Des mots pour en finir avec la maladie d'enfermer, par Tieri Briet

Il y a cette langue dans laquelle on se parle. La langue des enfermés. Celle qu'on recueille dans les parloirs des Centres de Rétention Administrative. Il y a l’écriture des paroles d'enfermés sur des feuilles de papier ramassées à la fin des marchés. En écrivant au pinceau, les mots passent par la main qui s'obstine à écrire. C'est un passage du silence vers la parole qu'on affiche sur les murs, les vitrines, au milieu des rues où on marche à plusieurs. Simple technique pour affronter les frontières avec les outils les plus simples. À mains nues, on écrit sur les murs des paroles d'enfermés pour désamorcer le très vieux piège humain des frontières, le contrôle policier des passeports.

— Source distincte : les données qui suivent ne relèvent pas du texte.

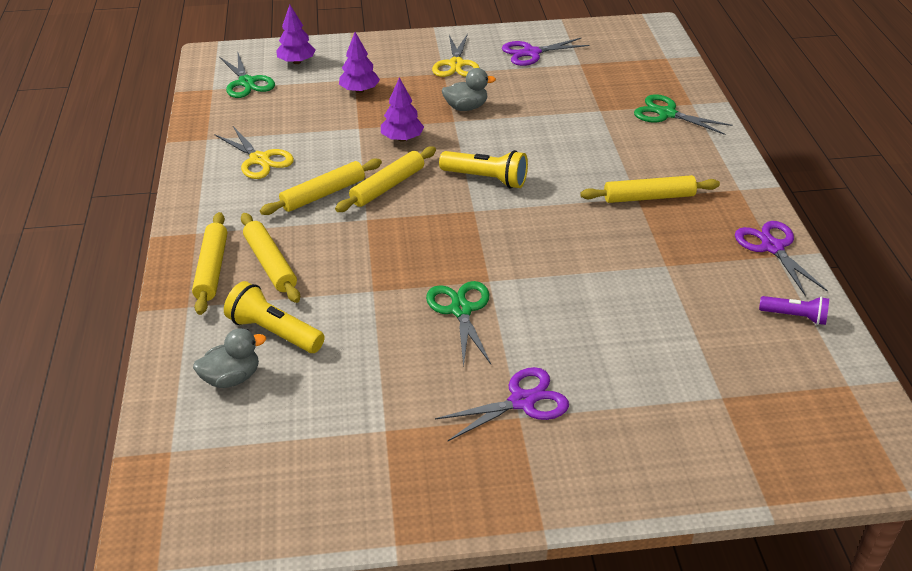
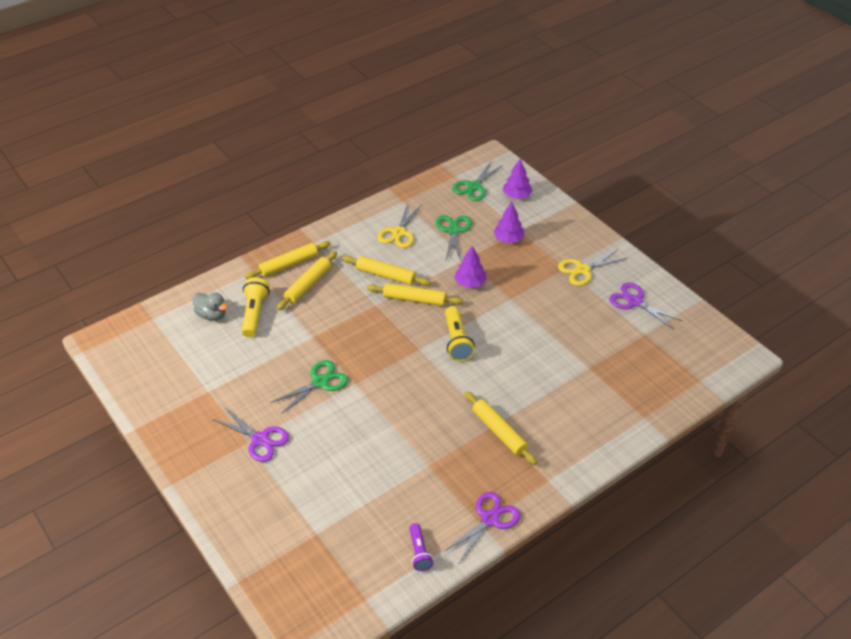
camera: 60 degrees right, 5 degrees up
(466, 107) = (532, 297): grey duck -> none
(666, 114) = (616, 407): green scissors -> green scissors (453, 231)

C'est contre l'enfermement des Afghans qu'on affiche. Contre les menottes aux poignets des Soudanais. Contre les bouches scotchées à double tour pour empêcher les cris de ceux qu'on déporte à l'arrière des avions. Et maintenant c'est une lutte. Il faudra nous enfermer nous aussi pour empêcher qu'on affiche les paroles d'enfermés sur les murs d'une ville devenue carcérale.

Nos yeux savent lire ce que les exilés ont pu nous dire et maintenant c'est l'ignorance qu'on veut rendre impossible. Ce crime en silence qu'organisent les États en Europe, nous avons entendu l'appel des victimes qu'on enferme près d'ici, au bout de la rue où s'endorment nos enfants. Derrière le mur de l'école des hommes crient qu'on tabasse en attendant le jour de l'expulsion.

On peut chercher comment faire, écrire encore en attendant de cisailler les grillages, d'exploser les serrures et d'arracher les barbelés. En attendant de libérer les corps des enfermés on écrit leurs paroles sur les murs. Qu'ils soient libres dès demain eux aussi d'aller au devant, d'écrire sur les murs les mots qui leur sont importants. Des mots pour en finir une fois pour toutes avec la maladie d'enfermer ceux qui veulent s'en aller travailler. Étudier, enfanter et parler d'autres langues, écrire d'autres mots pour demain sur les murs.

Tieri Briet

Né en 1964 dans une cité de Savigny-sur-Orge où il grandit à l'ombre d'une piscine municipale, Tieri Briet vit aujourd'hui à Arles, au milieu d'une famille rom de Roumanie dont il partage la vie et le travail. Il a longtemps été peintre avant d'exercer divers métiers d'intermittent dans le cinéma et de fonder une petite maison d'édition de livres pour enfants. Devenu veilleur de nuit pour pouvoir écrire à plein temps, il est aussi l'auteur d'un récit sur les sans-papiers à travers les frontières, « Primitifs en position d'entraver », aux éditions de l'Amourier, de livres pour enfants et d'un roman où il raconte la vie de Musine Kokalari, une écrivaine incarcérée à vie dans l'Albanie communiste, aux éditions du Rouergue. Père de six enfants et amoureux d'une journaliste scientifique, il écrit pour la revue Ballast, Kedistan et L'Autre Quotidien, et voyage comme un va-nu-pieds avec un cahier rouge à travers la Bosnie, le Kosovo et la Grèce pour rédiger son prochain livre, « En cherchant refuge nous n'avons traversé que l'exil ».